Brokerages are feeling positive about Oil and Natural Gas Corporation (ONGC) after the government announced higher prices for new gas wells.
What Happened: ONGC mentioned on Monday that the Ministry of Petroleum and Natural Gas has set a 20% higher price for gas produced from new wells or projects. Earlier, the price for domestic gas was based on 10% of the Indian crude oil price. The new prices will affect the oil fields of ONGC and Oil India.
ONGC is currently working on two projects: the Daman Upside Development project and the development of four contract areas under DSF-II, which will cost about ₹13,800 crore in total.
Brokerage Views: Jefferies has a “buy” rating on ONGC and increased its target price to ₹420, while also raising its earnings estimates for FY26 and FY27 by 2% to 3%. They believe that ONGC’s stock is still a good deal since it trades at a lower price compared to the Nifty 50 index. They see potential for growth due to increased production from the KG Basin and the removal of certain taxes.

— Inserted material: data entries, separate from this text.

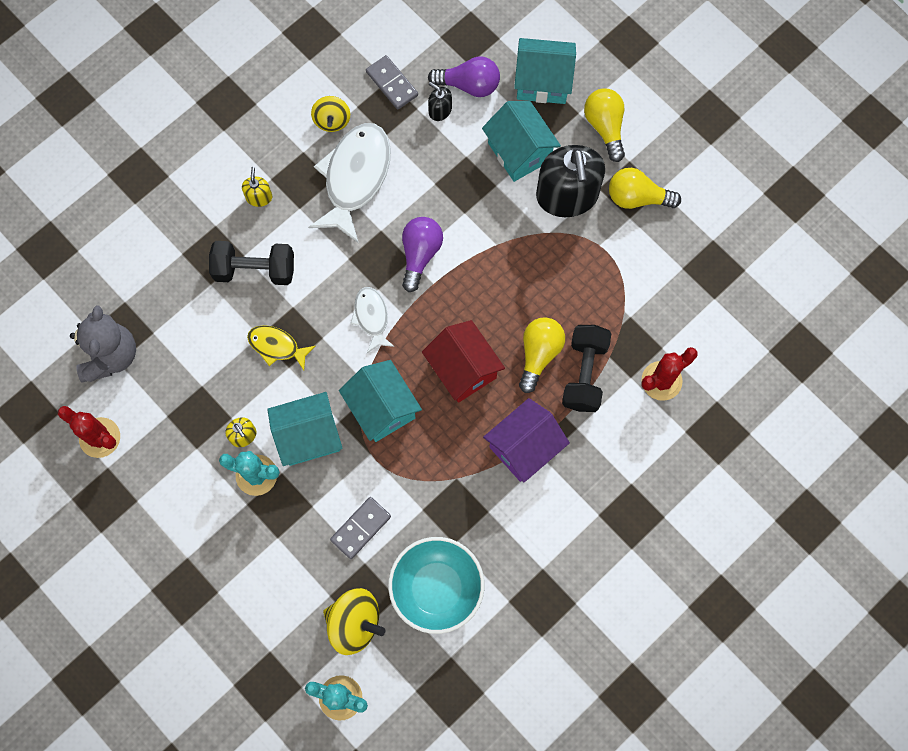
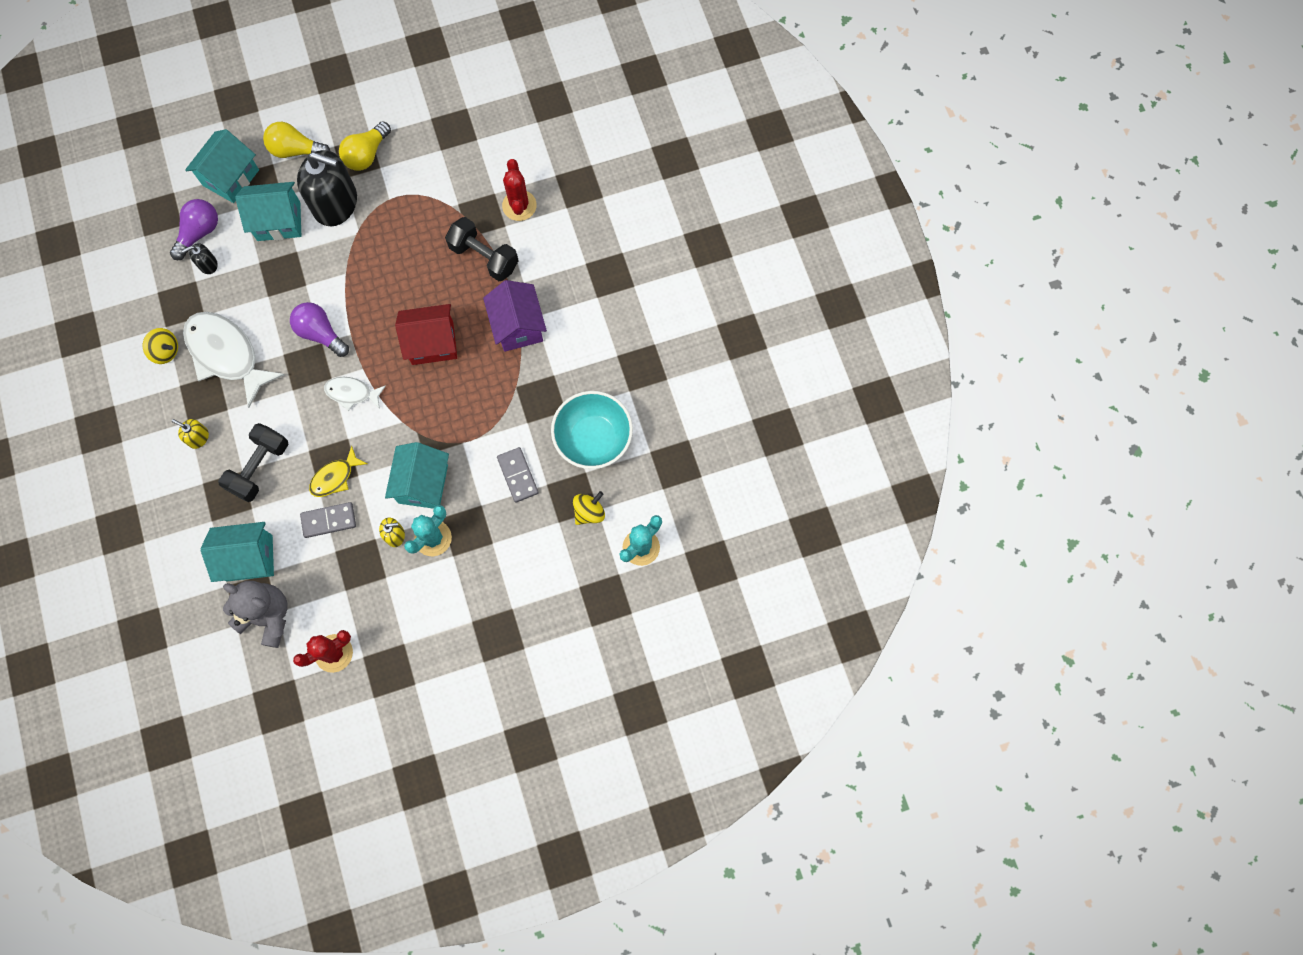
camera: 65 degrees left, 0 degrees up
(354, 623) = (589, 512): yellow spinning top -> yellow spinning top, size x0.65
(382, 408) = (431, 417): turquoise house -> turquoise house (249, 558)
(392, 84) = (162, 290): grey domino -> grey domino (329, 520)
(539, 354) = (451, 282): yellow light bulb -> none

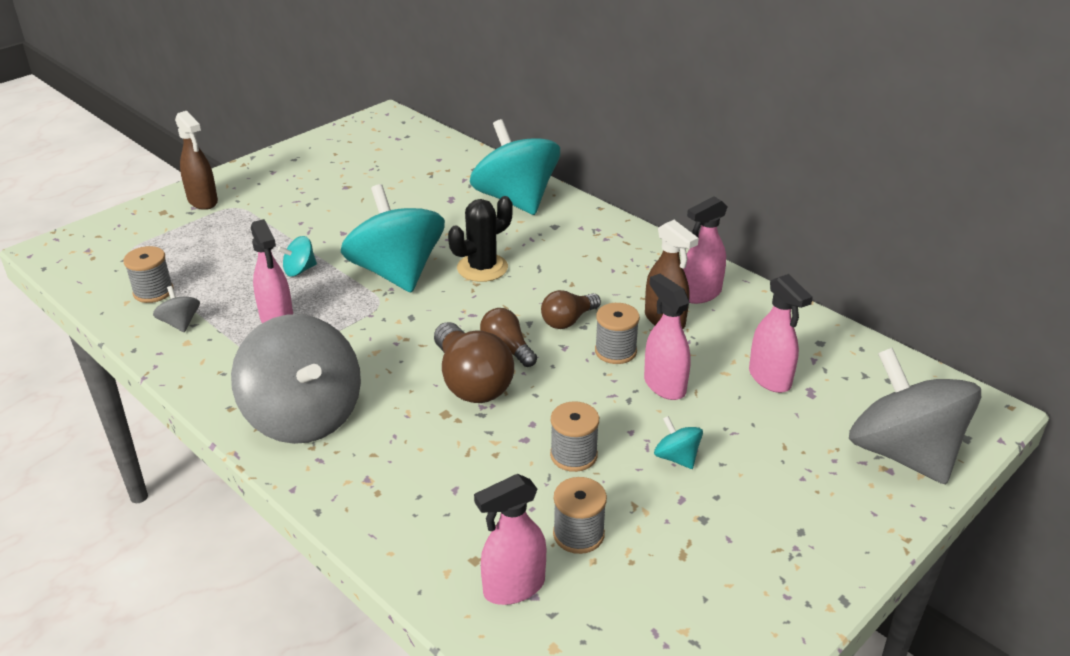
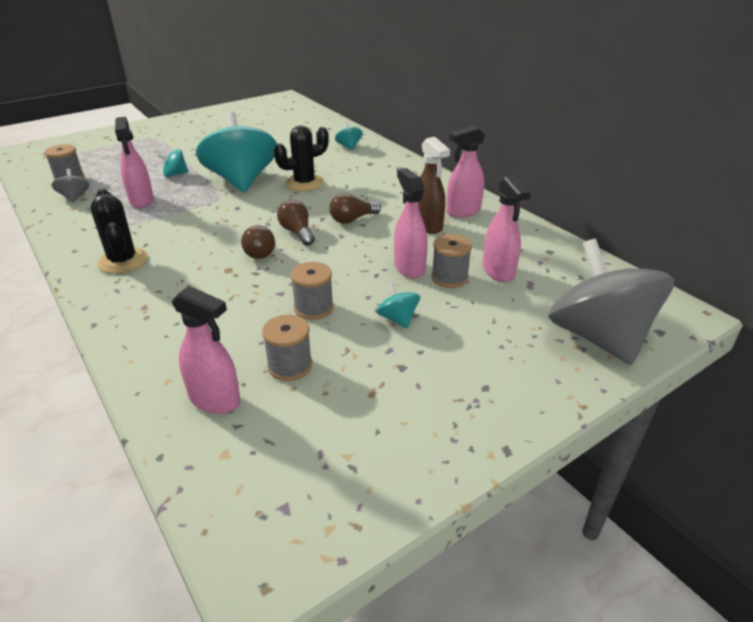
camera: 10 degrees right, 0 degrees up
(203, 201) = (135, 133): brown spray bottle -> none
(304, 416) = (123, 261): grey spinning top -> black cactus
(471, 382) = (259, 251): brown light bulb -> brown light bulb, size x0.59
(513, 587) = (215, 400): pink spray bottle -> pink spray bottle turned 135 degrees counterclockwise
(515, 200) = (349, 146): turquoise spinning top -> turquoise spinning top, size x0.41
(615, 351) = (380, 242): grey spool -> grey spool (449, 278)

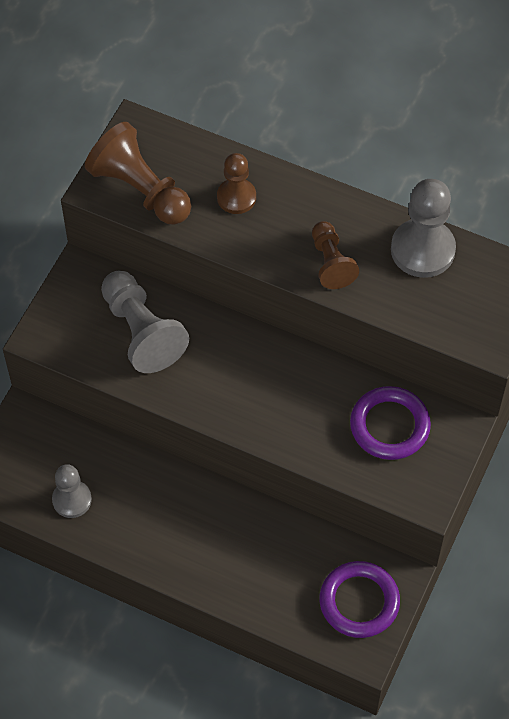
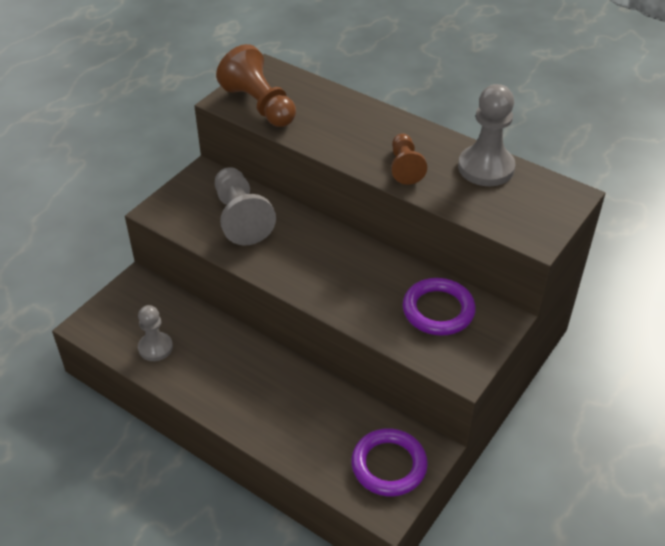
camera: 10 degrees right, 15 degrees down
(236, 197) = (336, 118): brown pawn -> none

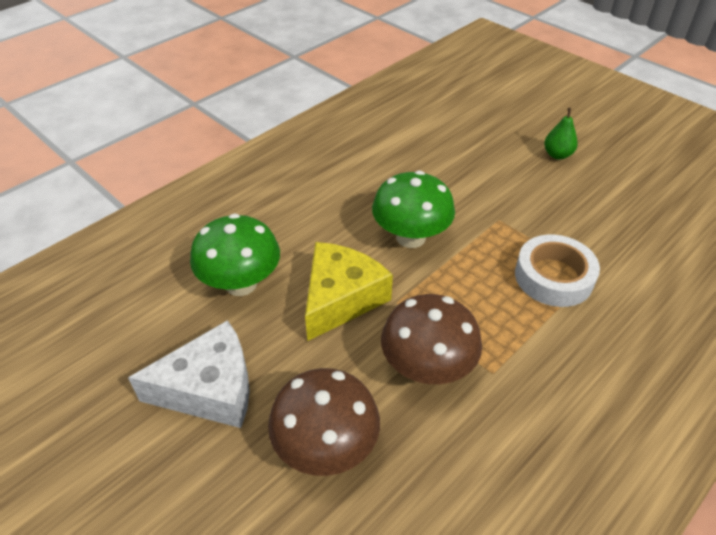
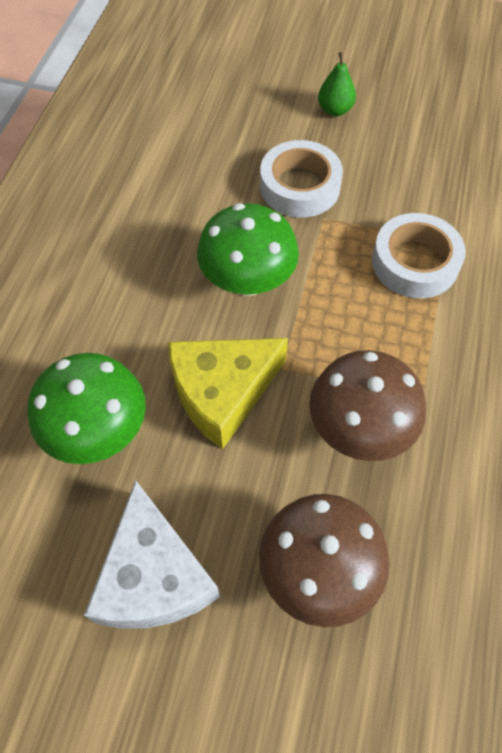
camera: 30 degrees left, 15 degrees up
(210, 389) = (153, 576): white cheese -> white cheese turned 120 degrees clockwise
(341, 298) = (222, 392): yellow cheese -> yellow cheese turned 120 degrees counterclockwise
(494, 193) = (300, 186): none -> white tape

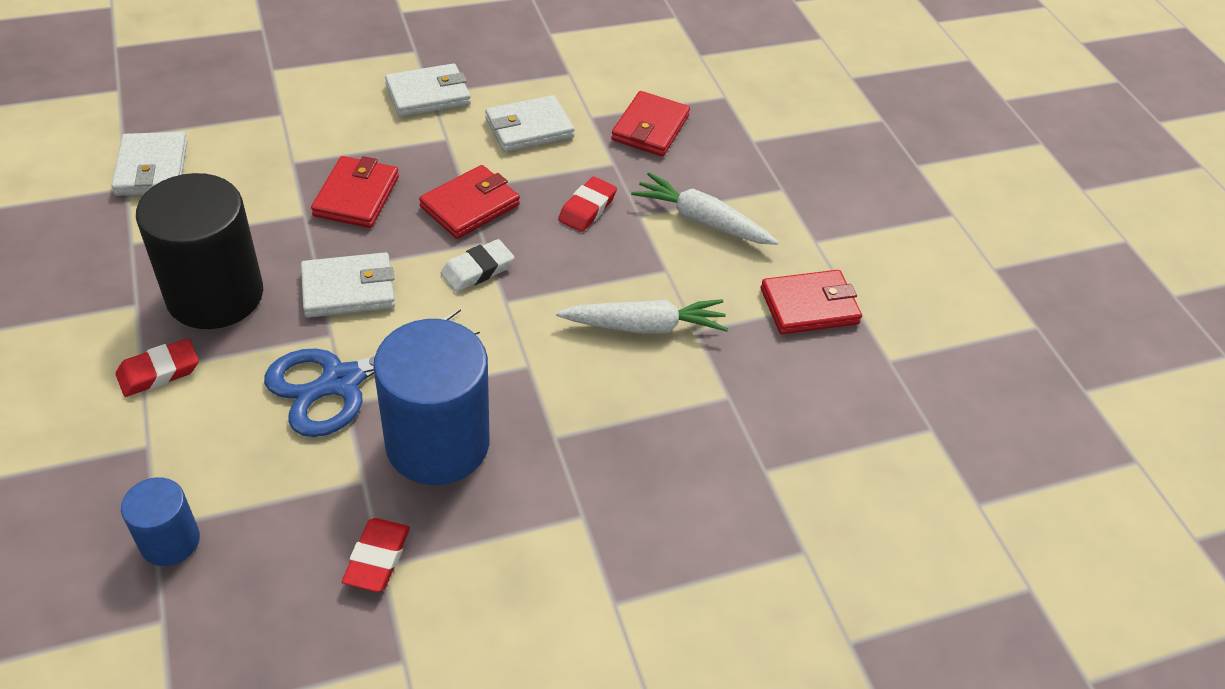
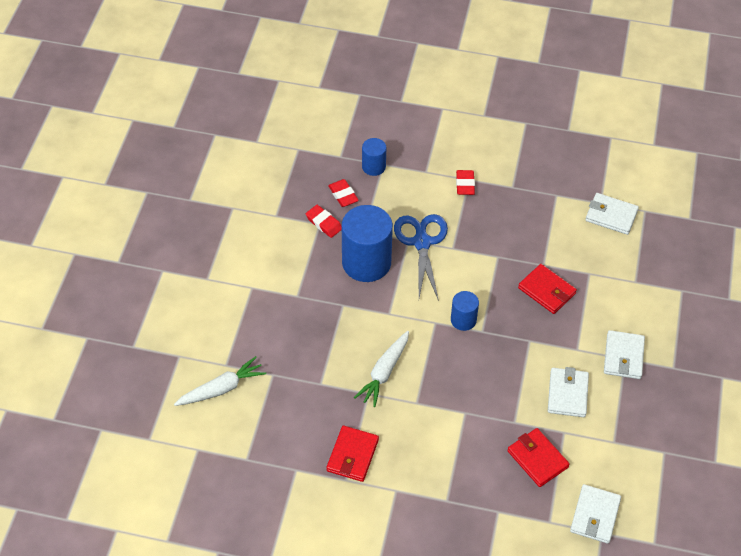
camera: 125 degrees right, 5 degrees up
(215, 295) = (502, 215): black cylinder -> none
(348, 289) = (479, 264): white wallet -> white wallet (595, 515)
(470, 206) = (513, 337): red wallet -> none
(477, 270) = (463, 320): white eraser -> blue cylinder
(587, 208) = (483, 390): red eraser -> red eraser (343, 195)
(702, 220) = (443, 441): white carrot -> white carrot (221, 388)

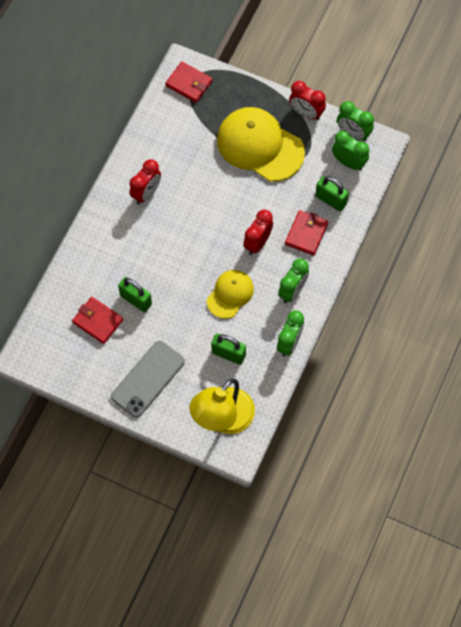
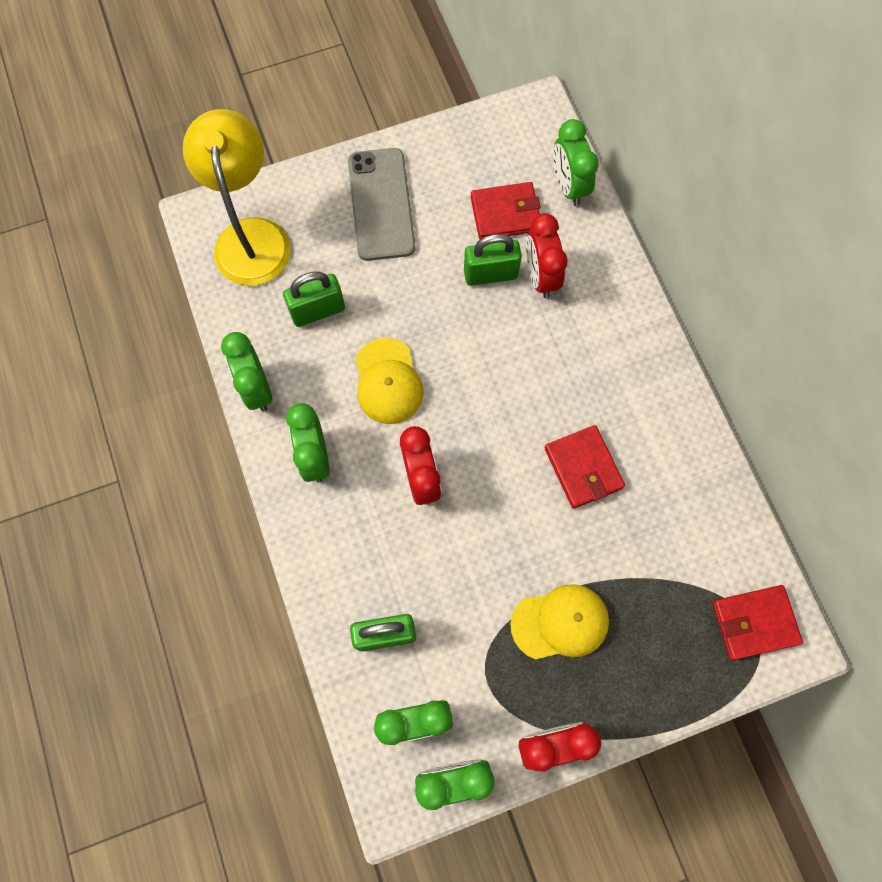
camera: 135 degrees right, 5 degrees up
(55, 307) = (568, 186): none -> green clock
(146, 193) = (626, 411): red clock -> red clock (541, 276)
(260, 146) = (560, 622): yellow cap -> yellow cap, size x0.56
(306, 234) = (371, 552): red wallet -> red wallet (583, 468)

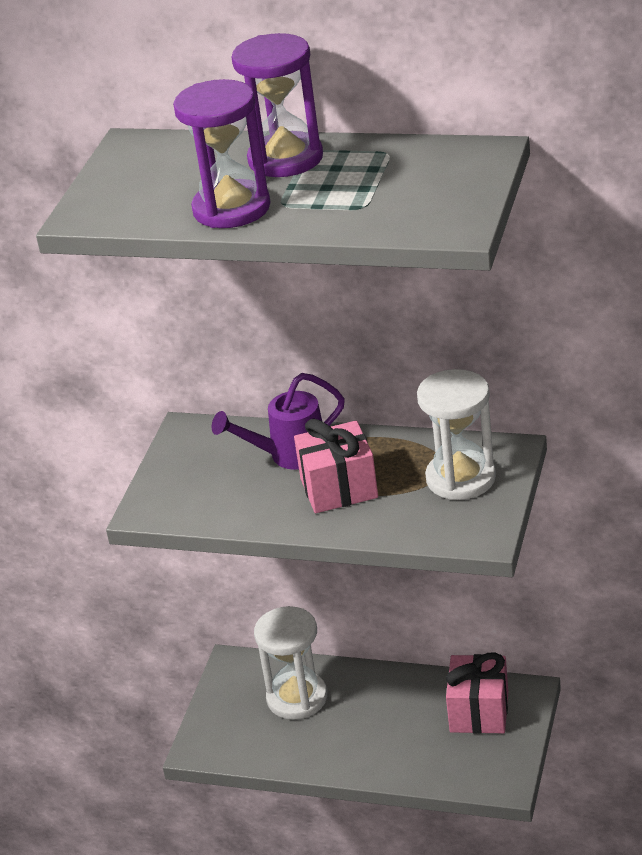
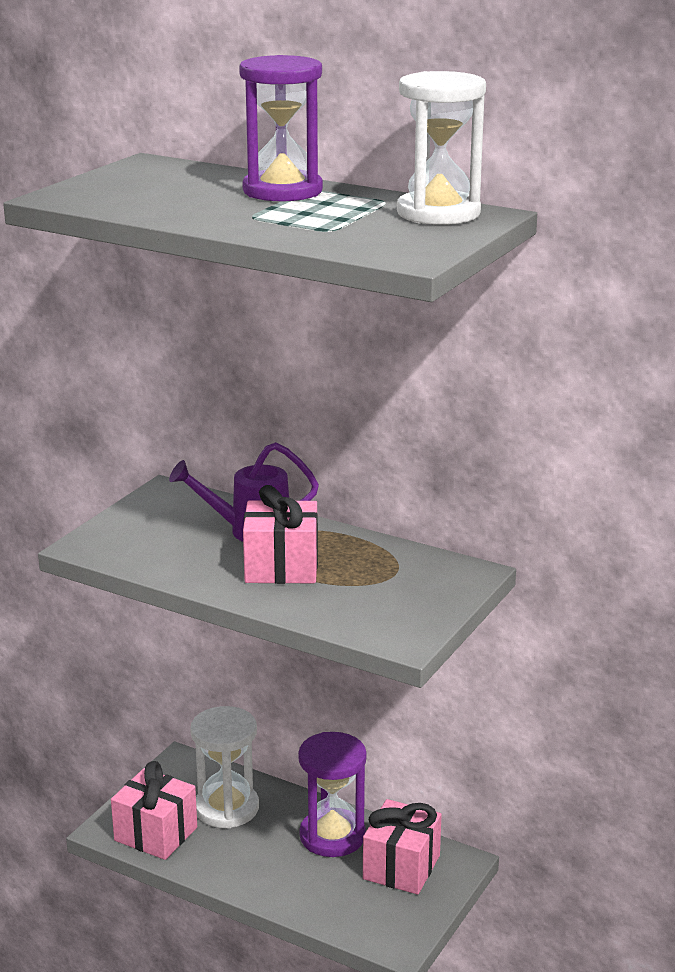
camera: 10 degrees right, 10 degrees down
(231, 208) = (200, 212): purple hourglass -> purple hourglass (332, 836)
(244, 741) = (156, 834): none -> pink gift
(460, 478) = (408, 585): white hourglass -> white hourglass (438, 213)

Citi also has a “buy” rating with a target price of ₹350. They noted that this new pricing will apply to 10% of ONGC’s current gas production, which is expected to increase to 20-25% in the next 2-3 years.
ONGC’s average gas price could go up from $6.5 per metric million British thermal unit in FY24 to $7.5 in FY27. They mentioned that every $1 increase in gas price could boost earnings per share by 7%-8%.
Price Action: ONGC’s shares increased by 0.10% to ₹341.65 on Tuesday morning.